INSTRUCTIONS FOR THE TASK.
All lines holding the word "kehtib" in the listing below need to be copied.

EXTRACTED ENTRIES.
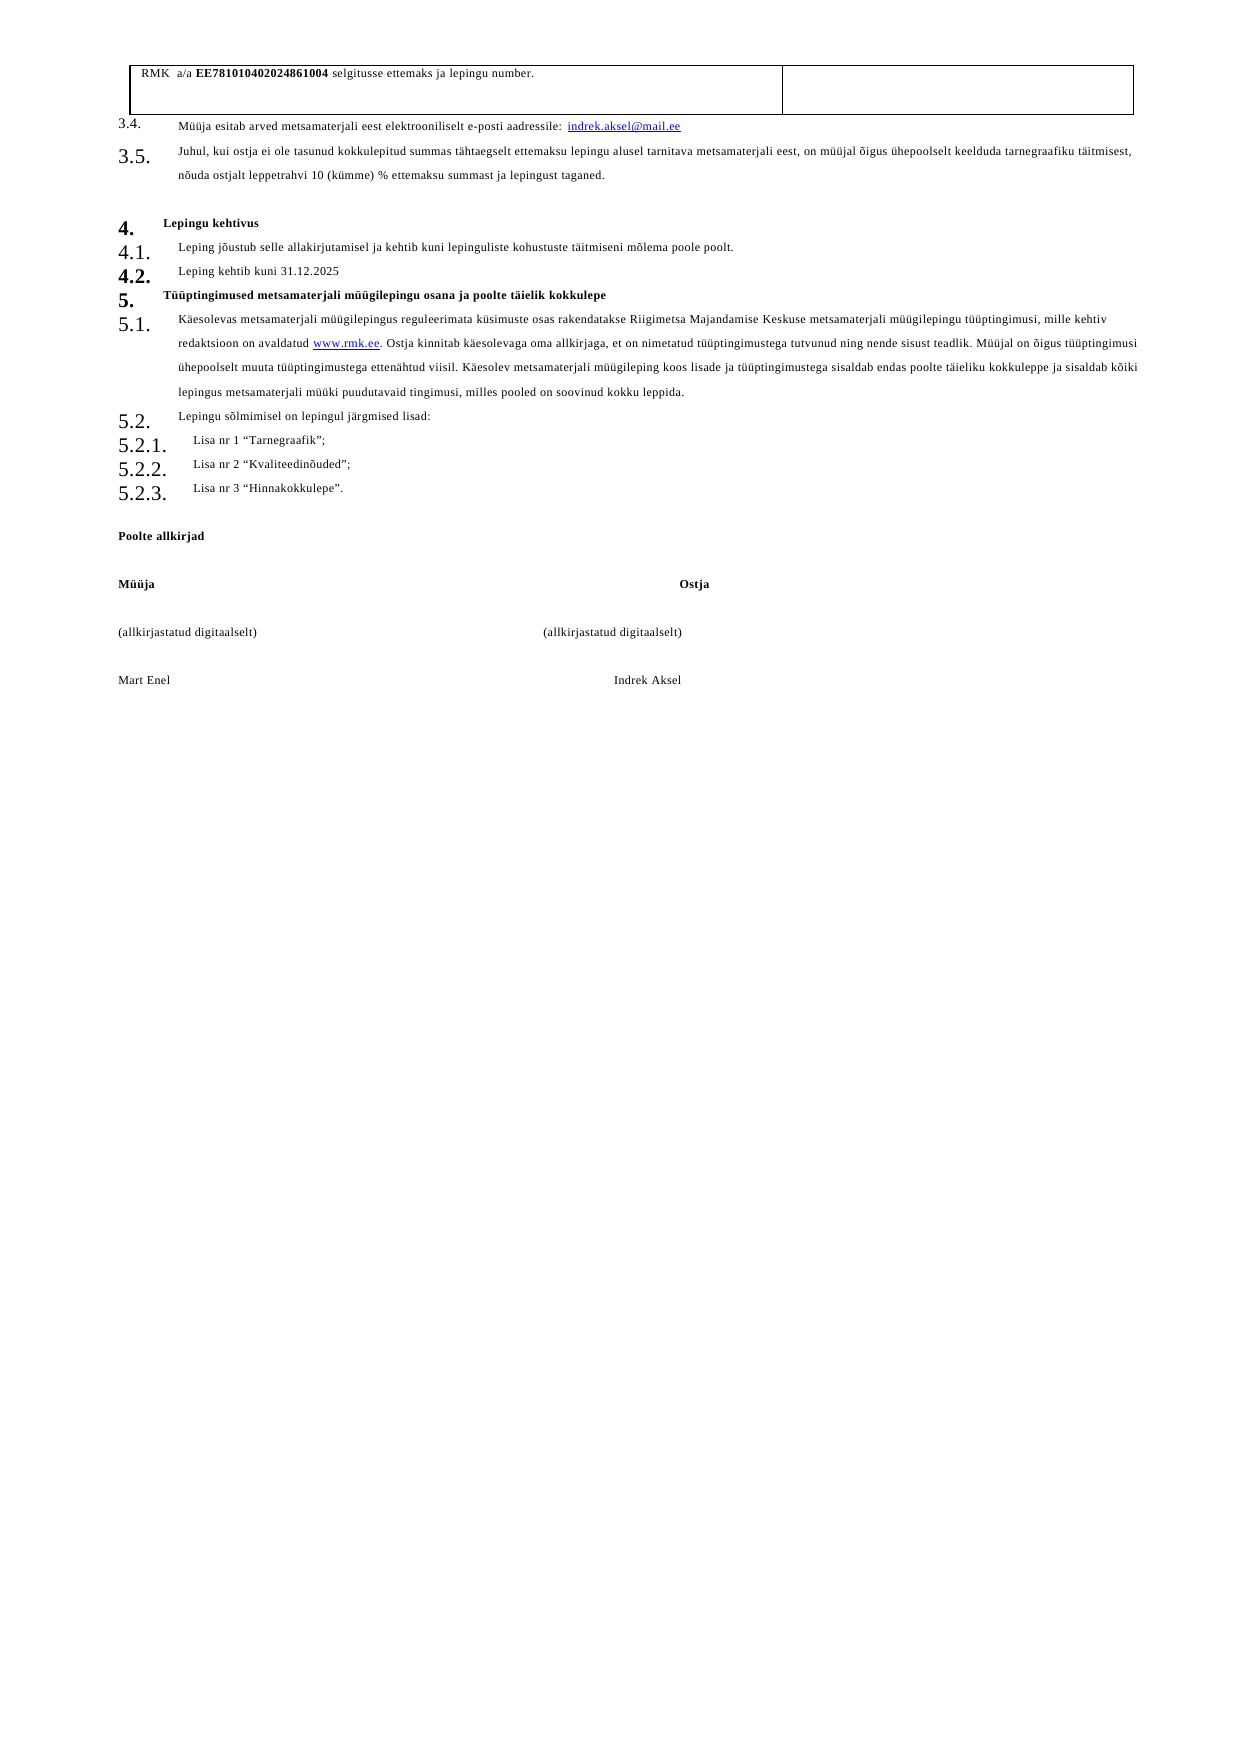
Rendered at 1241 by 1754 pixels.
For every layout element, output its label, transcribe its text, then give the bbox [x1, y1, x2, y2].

text Mart Enel Indrek Aksel [118, 673, 1152, 697]
text Lisa nr 2 “Kvaliteedinõuded”; [118, 457, 1152, 481]
text Tüüptingimused metsamaterjali müügilepingu osana ja poolte täielik kokkulepe [118, 288, 1152, 312]
text Poolte allkirjad [118, 529, 1152, 553]
text Lepingu sõlmimisel on lepingul järgmised lisad: [118, 409, 1152, 433]
text Juhul, kui ostja ei ole tasunud kokkulepitud summas tähtaegselt ettemaksu lepingu alusel tarnitava metsamaterjali eest, on müüjal õigus ühepoolselt keelduda tarnegraafiku täitmisest, nõuda ostjalt leppetrahvi 10 (kümme) % ettemaksu summast ja lepingust taganed. [118, 144, 1152, 192]
text (allkirjastatud digitaalselt) (allkirjastatud digitaalselt) [118, 625, 1152, 649]
text Leping kehtib kuni 31.12.2025 [118, 264, 1152, 288]
text Lisa nr 3 “Hinnakokkulepe”. [118, 481, 1152, 505]
text Müüja Ostja [118, 577, 1152, 601]
text Käesolevas metsamaterjali müügilepingus reguleerimata küsimuste osas rakendatakse Riigimetsa Majandamise Keskuse metsamaterjali müügilepingu tüüptingimusi, mille kehtiv redaktsioon on avaldatud www.rmk.ee. Ostja kinnitab käesolevaga oma allkirjaga, et on nimetatud tüüptingimustega tutvunud ning nende sisust teadlik. Müüjal on õigus tüüptingimusi ühepoolselt muuta tüüptingimustega ettenähtud viisil. Käesolev metsamaterjali müügileping koos lisade ja tüüptingimustega sisaldab endas poolte täieliku kokkuleppe ja sisaldab kõiki lepingus metsamaterjali müüki puudutavaid tingimusi, milles pooled on soovinud kokku leppida. [118, 312, 1152, 409]
text Lisa nr 1 “Tarnegraafik”; [118, 433, 1152, 457]
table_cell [783, 66, 1133, 114]
text Leping jõustub selle allakirjutamisel ja kehtib kuni lepinguliste kohustuste täitmiseni mõlema poole poolt. [118, 240, 1152, 264]
text Müüja esitab arved metsamaterjali eest elektrooniliselt e-posti aadressile: indrek.aksel@mail.ee [118, 115, 1152, 144]
text Lepingu kehtivus [118, 216, 1152, 240]
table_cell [131, 66, 782, 114]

WRITTEN ANSWER.
text Leping kehtib kuni 31.12.2025 [118, 264, 1152, 288]
text Leping jõustub selle allakirjutamisel ja kehtib kuni lepinguliste kohustuste täitmiseni mõlema poole poolt. [118, 240, 1152, 264]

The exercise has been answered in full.